DATA PROVIDED
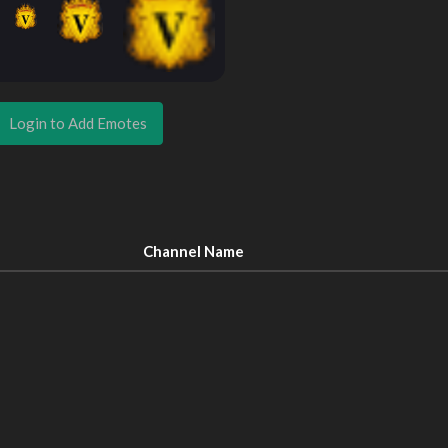
Login to Add Emotes
Channel Name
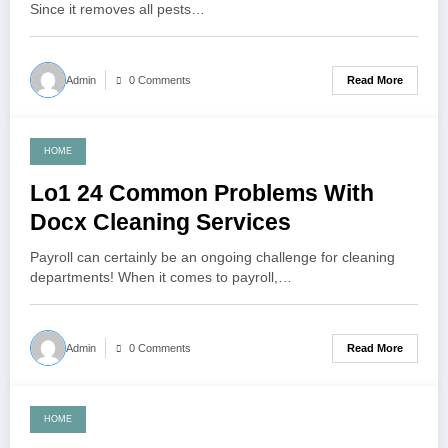
Since it removes all pests…
Read More
Admin
0 Comments
HOME
November 24, 2021
Lo1 24 Common Problems With
Docx Cleaning Services
Payroll can certainly be an ongoing challenge for cleaning
departments! When it comes to payroll,…
Read More
Admin
0 Comments
HOME
November 4, 2021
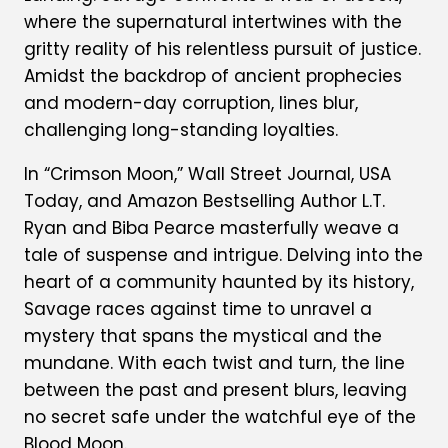
where the supernatural intertwines with the
gritty reality of his relentless pursuit of justice.
Amidst the backdrop of ancient prophecies
and modern-day corruption, lines blur,
challenging long-standing loyalties.
In “Crimson Moon,” Wall Street Journal, USA
Today, and Amazon Bestselling Author L.T.
Ryan and Biba Pearce masterfully weave a
tale of suspense and intrigue. Delving into the
heart of a community haunted by its history,
Savage races against time to unravel a
mystery that spans the mystical and the
mundane. With each twist and turn, the line
between the past and present blurs, leaving
no secret safe under the watchful eye of the
Blood Moon.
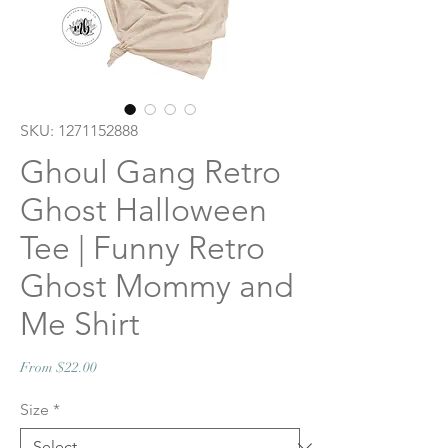
SKU: 1271152888
Ghoul Gang Retro
Ghost Halloween
Tee | Funny Retro
Ghost Mommy and
Me Shirt
Sale
From
$22.00
Price
Size
*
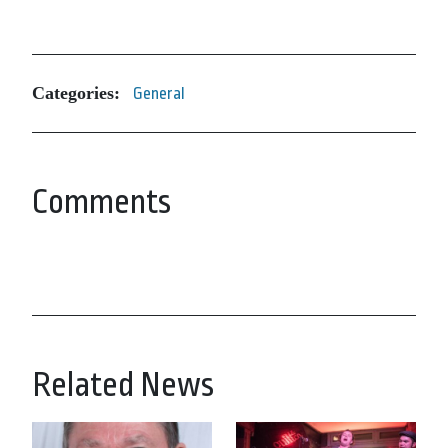
Categories:
General
Comments
Related News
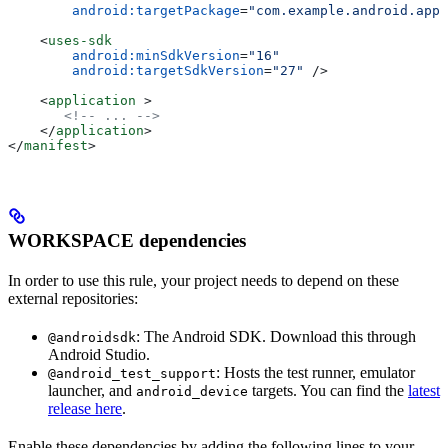
        android:targetPackage
=
"com.example.android.app"
    <
uses-sdk
        android:minSdkVersion
=
"16"
        android:targetSdkVersion
=
"27"
 />
    <
application
 >
       <!-- ... -->
    </
application
>
</
manifest
>
WORKSPACE dependencies
In order to use this rule, your project needs to depend on these
external repositories:
: The Android SDK. Download this through
@androidsdk
Android Studio.
: Hosts the test runner, emulator
@android_test_support
launcher, and
targets. You can find the
latest
android_device
release here
.
Enable these dependencies by adding the following lines to your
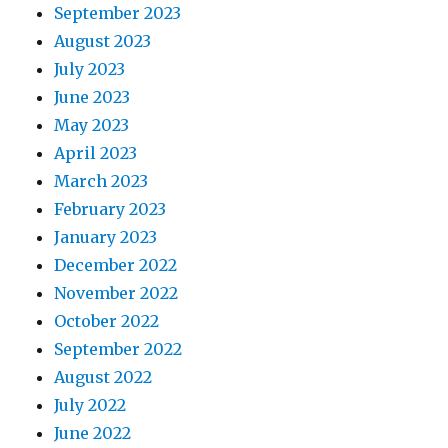
September 2023
August 2023
July 2023
June 2023
May 2023
April 2023
March 2023
February 2023
January 2023
December 2022
November 2022
October 2022
September 2022
August 2022
July 2022
June 2022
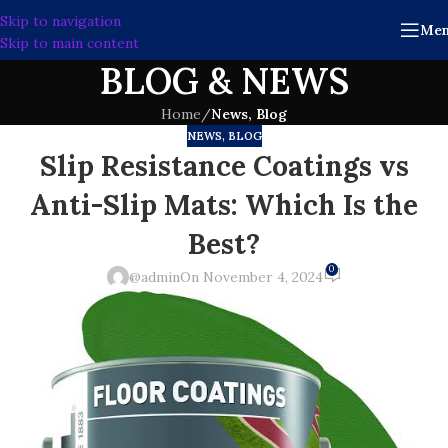
Skip to navigation
Me
Skip to main content
BLOG & NEWS
Home
/
News, Blog
NEWS, BLOG
Slip Resistance Coatings vs
Anti-Slip Mats: Which Is the
Best?
0
@admin
On November 4, 2024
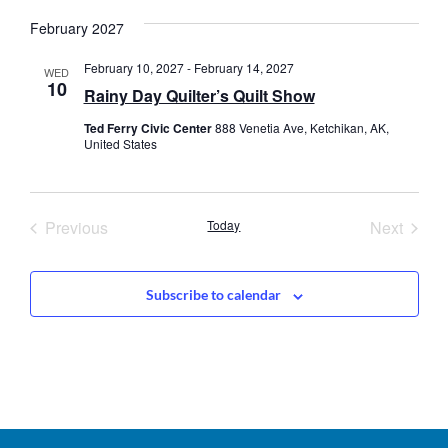
date.
February 2027
February 10, 2027
-
February 14, 2027
WED
10
Rainy Day Quilter’s Quilt Show
Ted Ferry Civic Center
888 Venetia Ave, Ketchikan, AK,
United States
Events
Event
Previous
Today
Next
Subscribe to calendar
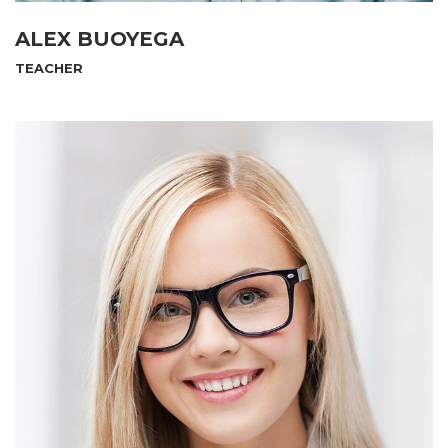
ALEX BUOYEGA
TEACHER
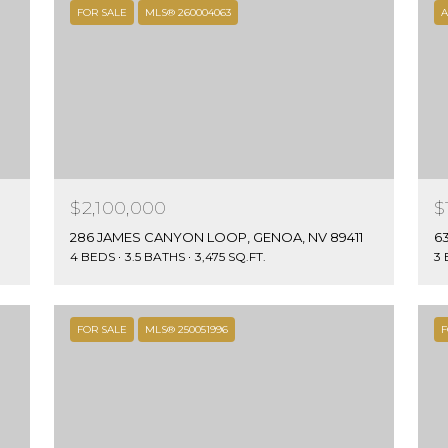
link in the
V
FOR SALE
MLS® 260004063
A
emails.
Message
8
and data
9
rates may
apply.
4
Message
4
frequency
may vary.
8
Privacy
Policy
.
$2,100,000
$
SUBMIT
286 JAMES CANYON LOOP, GENOA, NV 89411
4 BEDS
3.5 BATHS
3,475 SQ.FT.
3
FOR SALE
MLS® 250051996
F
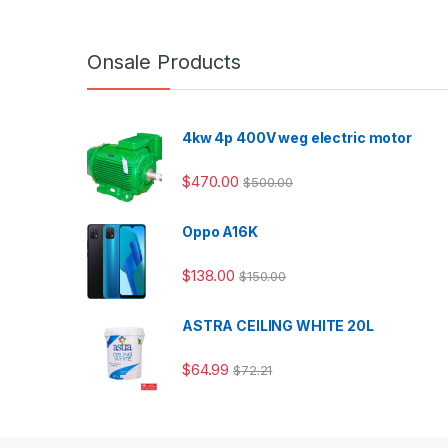
Onsale Products
4kw 4p 400V weg electric motor
$
470.00
$
500.00
Oppo A16K
$
138.00
$
150.00
ASTRA CEILING WHITE 20L
$
64.99
$
72.21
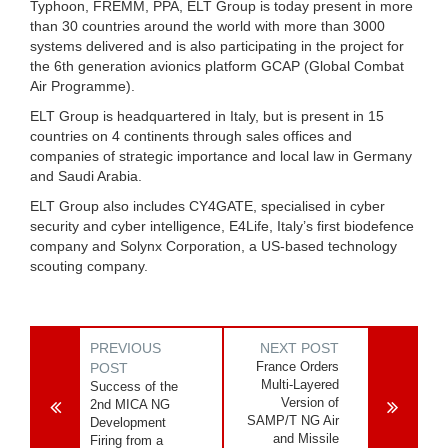
Typhoon, FREMM, PPA, ELT Group is today present in more
than 30 countries around the world with more than 3000
systems delivered and is also participating in the project for
the 6th generation avionics platform GCAP (Global Combat
Air Programme).
ELT Group is headquartered in Italy, but is present in 15
countries on 4 continents through sales offices and
companies of strategic importance and local law in Germany
and Saudi Arabia.
ELT Group also includes CY4GATE, specialised in cyber
security and cyber intelligence, E4Life, Italy’s first biodefence
company and Solynx Corporation, a US-based technology
scouting company.
PREVIOUS
NEXT POST
France Orders
POST
Multi-Layered
Success of the
Version of
2nd MICA NG
SAMP/T NG Air
Development
and Missile
Firing from a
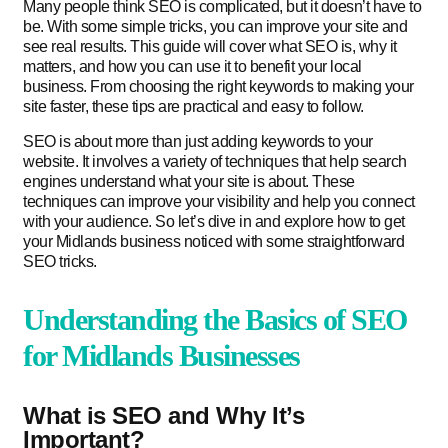
Many people think SEO is complicated, but it doesn’t have to
be. With some simple tricks, you can improve your site and
see real results. This guide will cover what SEO is, why it
matters, and how you can use it to benefit your local
business. From choosing the right keywords to making your
site faster, these tips are practical and easy to follow.
SEO is about more than just adding keywords to your
website. It involves a variety of techniques that help search
engines understand what your site is about. These
techniques can improve your visibility and help you connect
with your audience. So let’s dive in and explore how to get
your Midlands business noticed with some straightforward
SEO tricks.
Understanding the Basics of SEO
for Midlands Businesses
What is SEO and Why It’s
Important?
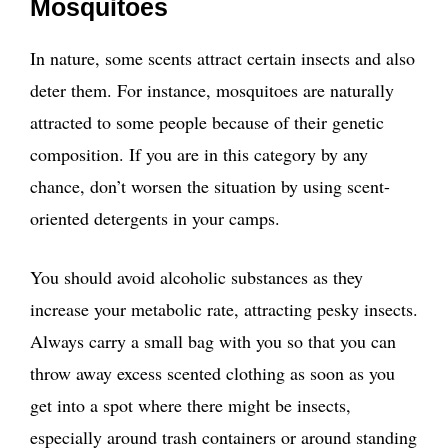
Mosquitoes
In nature, some scents attract certain insects and also
deter them. For instance, mosquitoes are naturally
attracted to some people because of their genetic
composition. If you are in this category by any
chance, don’t worsen the situation by using scent-
oriented detergents in your camps.
You should avoid alcoholic substances as they
increase your metabolic rate, attracting pesky insects.
Always carry a small bag with you so that you can
throw away excess scented clothing as soon as you
get into a spot where there might be insects,
especially around trash containers or around standing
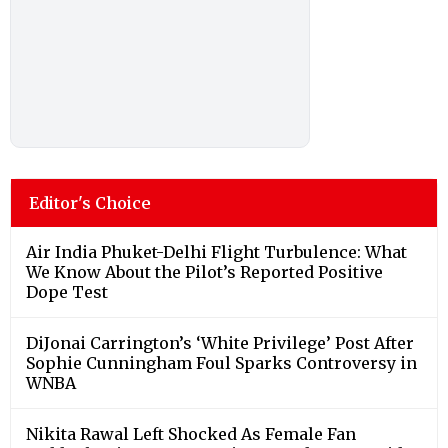
Editor's Choice
Air India Phuket-Delhi Flight Turbulence: What
We Know About the Pilot’s Reported Positive
Dope Test
DiJonai Carrington’s ‘White Privilege’ Post After
Sophie Cunningham Foul Sparks Controversy in
WNBA
Nikita Rawal Left Shocked As Female Fan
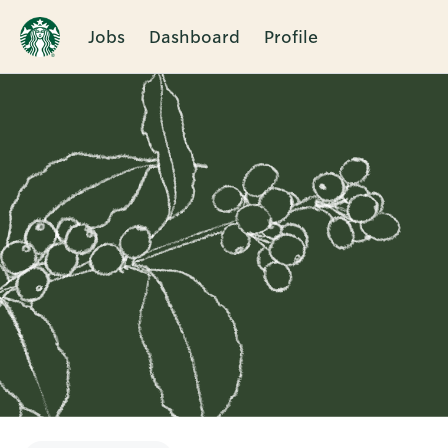
Jobs
Dashboard
Profile
Single
Position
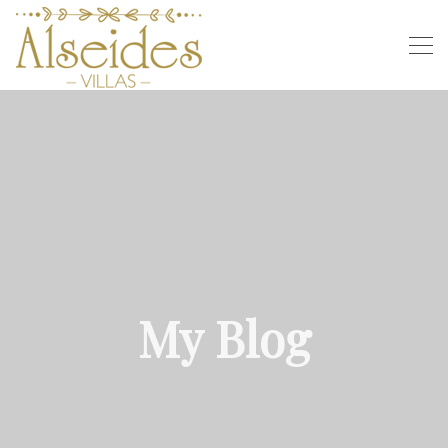
My Blog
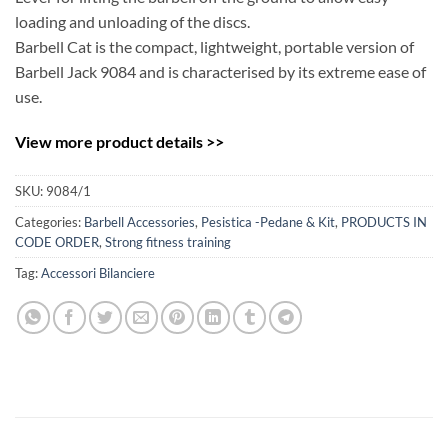
loading and unloading of the discs.
Barbell Cat is the compact, lightweight, portable version of
Barbell Jack 9084 and is characterised by its extreme ease of
use.
View more product details >>
SKU:
9084/1
Categories:
Barbell Accessories
,
Pesistica -Pedane & Kit
,
PRODUCTS IN
CODE ORDER
,
Strong fitness training
Tag:
Accessori Bilanciere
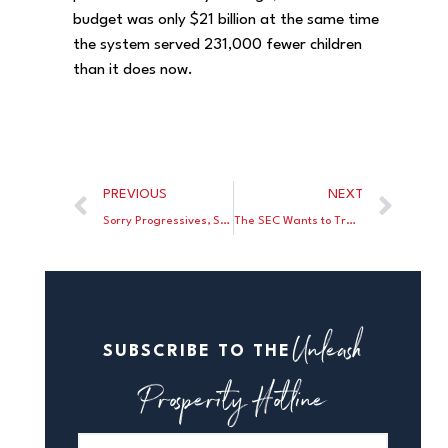
budget was only $21 billion at the same time
the system served 231,000 fewer children
than it does now.
PREVIOUS
NEXT
Sorry Progressives, Soak the Rich Won’t Work
The SEC Wants to Track Every Stock Transaction By Every American
Unleash
SUBSCRIBE TO THE
Prosperity Hotline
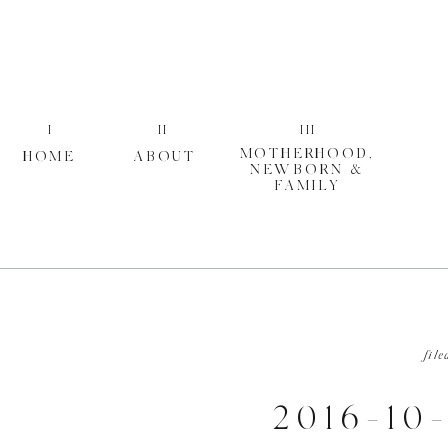
I
II
III
MOTHERHOOD,
HOME
ABOUT
NEWBORN &
FAMILY
file
2016-10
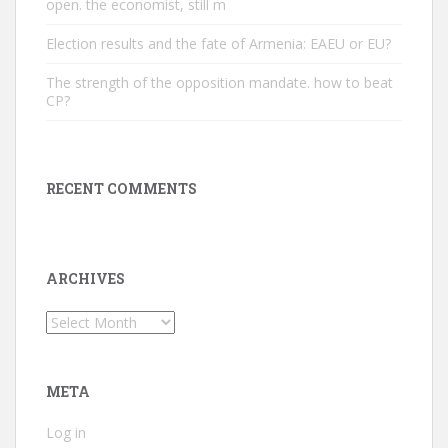
open. the economist, still m
Election results and the fate of Armenia: EAEU or EU?
The strength of the opposition mandate. how to beat
CP?
RECENT COMMENTS
ARCHIVES
Archives
META
Log in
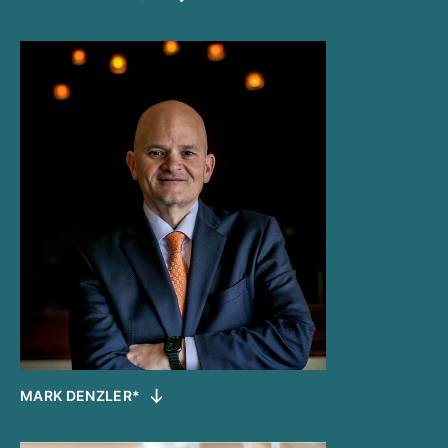
MARK DENZLER*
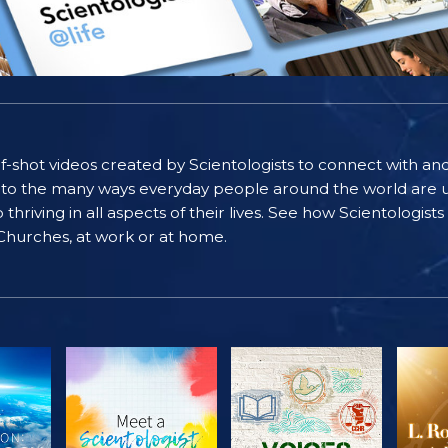
self-shot videos created by Scientologists to connect with an
nto the many ways everyday people around the world are u
riving in all aspects of their lives. See how Scientologist
 Churches, at work or at home.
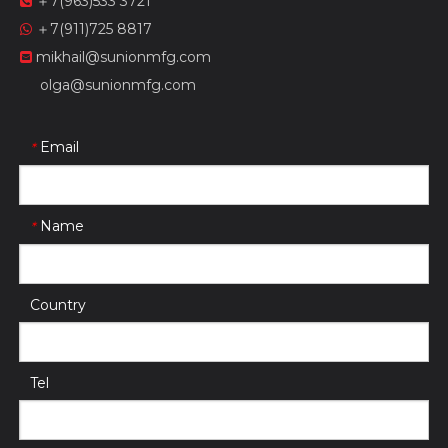
＋7(963)533 3721

＋7(911)725 8817

mikhail@sunionmfg.com

olga@sunionmfg.com
Email
*
Name
*
Country
Tel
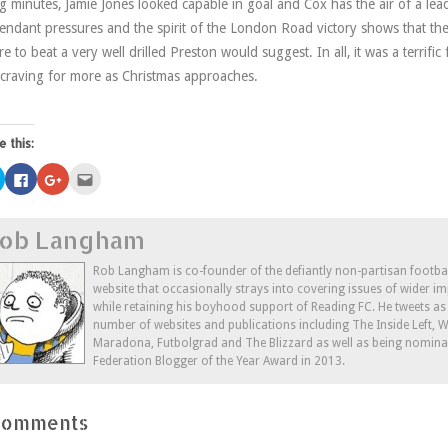
g minutes, Jamie Jones looked capable in goal and Cox has the air of a leade
ttendant pressures and the spirit of the London Road victory shows that the
ure to beat a very well drilled Preston would suggest. In all, it was a terrif
craving for more as Christmas approaches.
e this:
Click
Click
Click
Click
to
to
to
to
share
share
share
email
on
on
on
this
Twitter
Facebook
Google+
to
ob Langham
(Opens
(Opens
(Opens
a
in
in
in
friend
new
new
new
(Opens
window)
window)
window)
in
Rob Langham is co-founder of the defiantly non-partisan footba
new
website that occasionally strays into covering issues of wider im
window)
while retaining his boyhood support of Reading FC. He tweets a
number of websites and publications including The Inside Left,
Maradona, Futbolgrad and The Blizzard as well as being nominat
Federation Blogger of the Year Award in 2013.
Comments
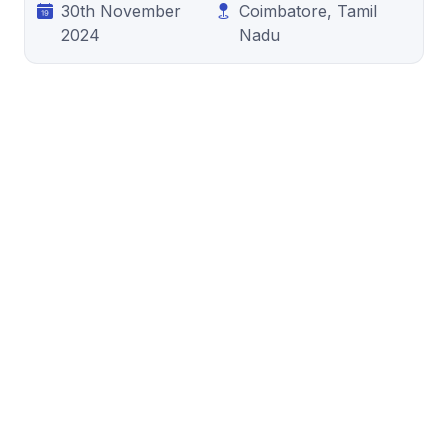
30th November
Coimbatore, Tamil
2024
Nadu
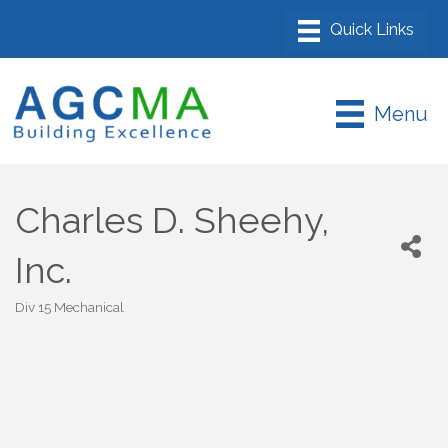
Menu
Charles D. Sheehy,
Inc.
Div 15 Mechanical
Categories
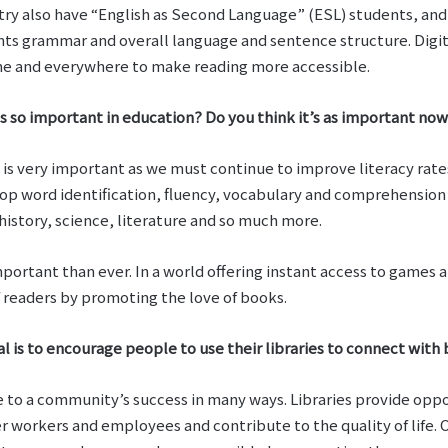
try also have “English as Second Language” (ESL) students, an
nts grammar and overall language and sentence structure. Digit
ome and everywhere to make reading more accessible.
s so important in education? Do you think it’s as important now 
is very important as we must continue to improve literacy rates. As
lop word identification, fluency, vocabulary and comprehension 
history, science, literature and so much more.
mportant than ever. In a world offering instant access to games 
f readers by promoting the love of books.
al is to encourage people to use their libraries to connect with
te to a community’s success in many ways. Libraries provide opp
workers and employees and contribute to the quality of life. Ou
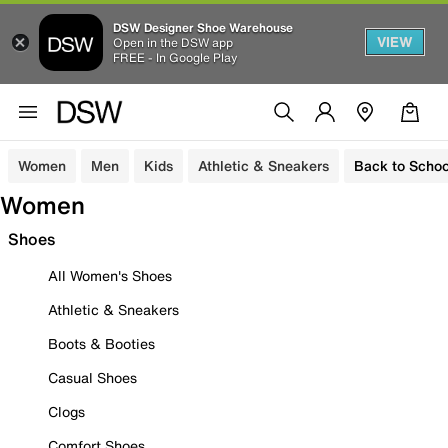
DSW Designer Shoe Warehouse
VIEW
Open in the DSW app
FREE - In Google Play
Women
Men
Kids
Athletic & Sneakers
Back to Schoo
Women
Shoes
All Women's Shoes
Athletic & Sneakers
Boots & Booties
Casual Shoes
Clogs
Comfort Shoes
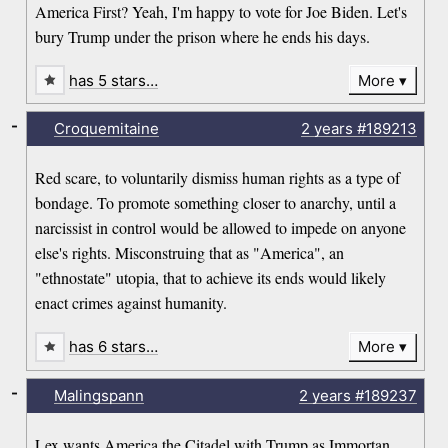
America First? Yeah, I'm happy to vote for Joe Biden. Let's
bury Trump under the prison where he ends his days.
has 5 stars…
More
-
Croquemitaine
2 years
#189213
Red scare, to voluntarily dismiss human rights as a type of
bondage. To promote something closer to anarchy, until a
narcissist in control would be allowed to impede on anyone
else's rights. Misconstruing that as "America", an
"ethnostate" utopia, that to achieve its ends would likely
enact crimes against humanity.
has 6 stars…
More
-
Malingspann
2 years
#189237
Lex wants America the Citadel with Trump as Immortan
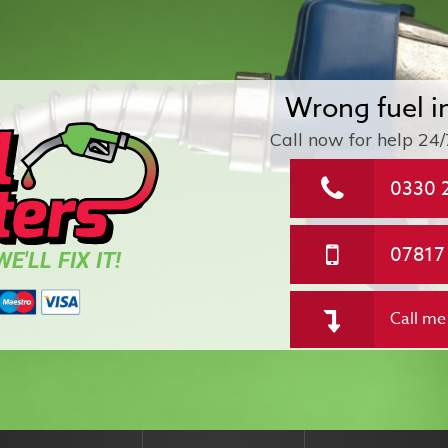
Wrong fuel i
Call now for help
24/
0330 
07817
E'LL FIX IT!
Call me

PROMPT
Copy the entries from the line with "where the supernatural intertwines with the" to the line with "heart of a community", replacing "suspense" with "tension" and changing nothing else.

RESPONSE BOX
where the supernatural intertwines with the
gritty reality of his relentless pursuit of justice.
Amidst the backdrop of ancient prophecies
and modern-day corruption, lines blur,
challenging long-standing loyalties.
In “Crimson Moon,” Wall Street Journal, USA
Today, and Amazon Bestselling Author L.T.
Ryan and Biba Pearce masterfully weave a
tale of tension and intrigue. Delving into the
heart of a community haunted by its history,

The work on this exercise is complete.